Les Etats-Unis verraient leur reprise économique freinée. Malgré une baisse de leur consommation en 2012, les Etats-Unis demeurent les plus gros consommateurs de pétrole. A aujourd'hui et grâce au développement des énergies de schiste, les importations américaines d'essence reculent fortement, tandis que les exportations de gazole sont en progression rapide. Cependant, des développements sont nécessaires afin de pouvoir approvisionner le pays en quantité suffisante (développement technologique, nouvelles infrastructures, transports...). Bien entendu, la dépendance énergétique des Etats-Unis est moindre aujourd'hui mais le pays souffrirait tout de même du ralentissement économique mondial provoqué par une hausse durable des prix du baril.
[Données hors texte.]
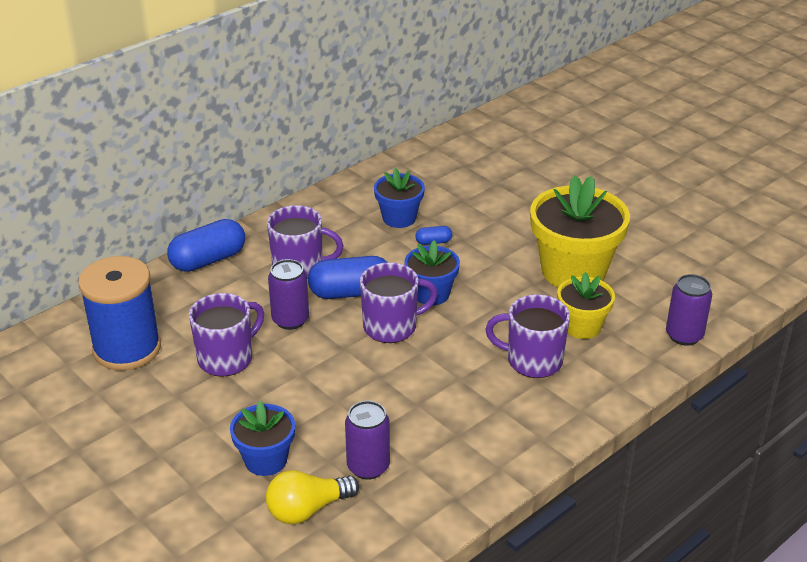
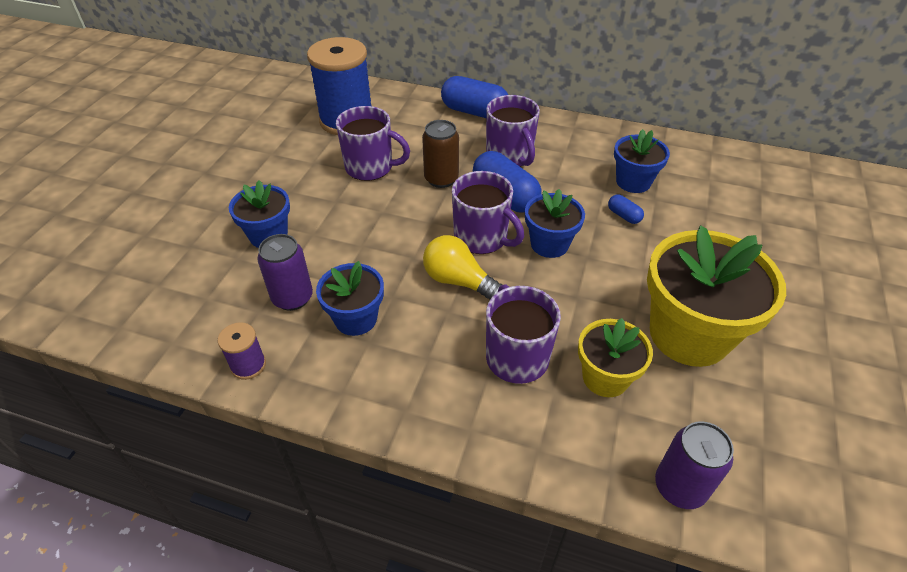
camera: 60 degrees right, 10 degrees up
(290, 320) = (441, 179): purple can -> brown can
(307, 509) = (223, 282): yellow light bulb -> yellow light bulb (458, 281)
(426, 434) = (356, 319): none -> blue flower pot
(429, 517) = (248, 365): none -> purple spool

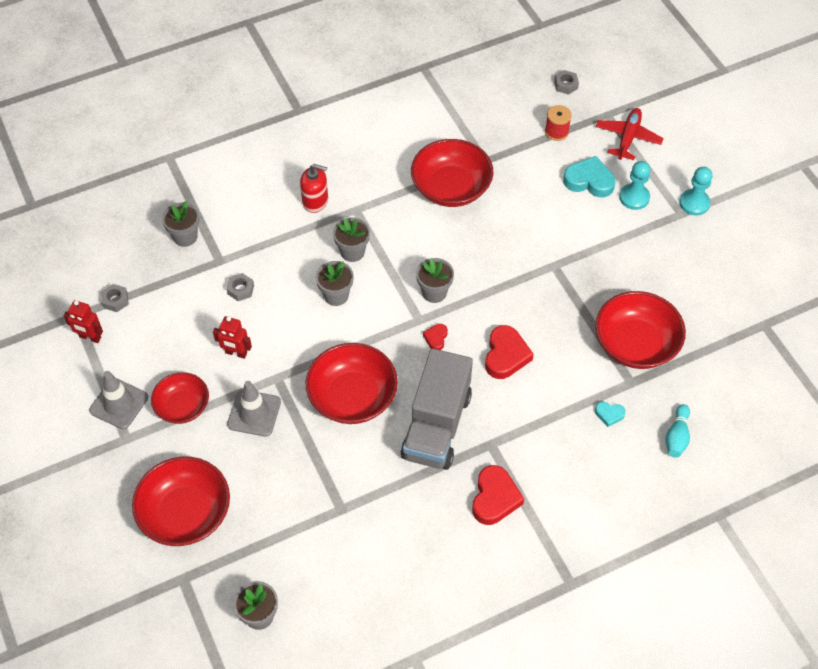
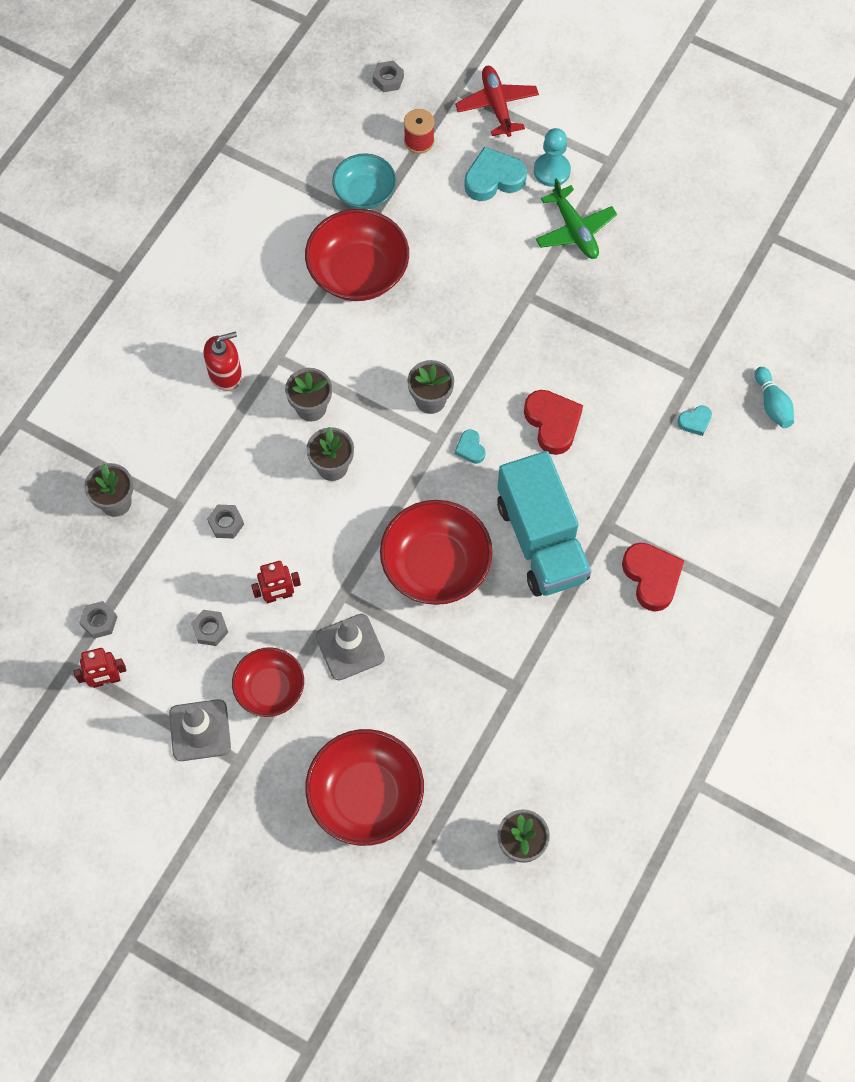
camera: 35 degrees left, 10 degrees up
(177, 347) = (210, 629): none -> grey nut
(436, 338) = (470, 448): red heart -> turquoise heart
(436, 426) = (541, 540): grey truck -> turquoise truck
(495, 143) = (365, 192): none -> turquoise bowl
(620, 243) = (574, 230): none -> green plane
(635, 344) = (667, 332): red bowl -> none
(694, 203) = (614, 142): turquoise pawn -> none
Quid de l'Europe ? La hausse actuelle des prix de l'or noir ne porte-elle pas un coup à la reprise qui semble s'amorcer ?

L'Europe est un cas différent car loin de l'autonomie énergétique. Cependant, à aujourd'hui, l'impact de la Syrie (petit pays producteur de pétrole) est faible. L'Arabie Saoudite s'est déclarée prête à accroître sa production et à ouvrir ses stocks si besoin.

Quels sont les risques pour les marchés financiers ?

Le principal risque est que le conflit en Syrie provoque de fortes tensions géopolitiques (Russie-Chine/ONU, embrasement du Moyen-Orient) - A cela s'ajoute l'incertitude concernant l'ampleur et le début de la fin des opérations de Quantitative Easing de la Réserve Fédérale américaine : les marchés n'aiment pas l'incertitude. La volatilité devrait perdurer en attente des nouvelles (frappe militaire ou pas en Syrie notamment).

Est-ce que pour les marchés financiers le risque principal de cette hausse des cours du pétrole n'est pas qu'elle incite les banques centrales à se montrer moins accommodantes dans leur politique monétaire, une perspective qui ne ferait pas les affaires d'une bourse aujourd'hui dopée aux injections de liquidités de la FED, de la BoJ et de la BCE ?

La Fed a déjà préparé le marché à un ralentissement du QE. Sous condition d'un chômage en baisse et de la poursuite de la reprise du marché immobilier. La BoJ n'est qu'au début de son action et la BCE se doit de soutenir la faible reprise de la croissance dans la zone euro (remonter ses taux pour éviter toute tension inflationniste serait dramatique pour la reprise économique). Le sujet est plus délicat pour les pays émergents. Ils doivent faire le choix entre soutenir une croissance en ralentissement fort ou faire face à des tensions inflationnistes. Le retour de l'aversion pour le risque amplifierait encore un reflux des capitaux hors des actifs risqués et de plusieurs marchés émergents. Les devises refuges (dollar, franc suisse et yen) s'apprécieraient ; la dépréciation des autres devises gonflerait encore la facture énergétique de leur pays.

Quelle attitude, quels types d'actifs et quelle stratégie recommander aux investisseurs dans la période d'incertitude que nous connaissons ?

Dans le contexte actuel, nous continuons de privilégier les actions américaines et européennes qui offrent une meilleure visibilité - Aux Etats-Unis, les marchés de l'emploi et de l'immobilier sont en reprise ; en Europe, on note une lente reprise économique avec soutien fort de la Banque Centrale Européenne.

Les actifs de diversification sont aussi à privilégier : fonds d'arbitrage de volatilité, fonds d'allocation flexible (actions/obligataires/monétaires).

Nous demeurons prudents sur les émergents tant au niveau des actions que des obligations (beaucoup de flux sortants pesant également sur les devises locales) avec une aversion pour le risque en hausse.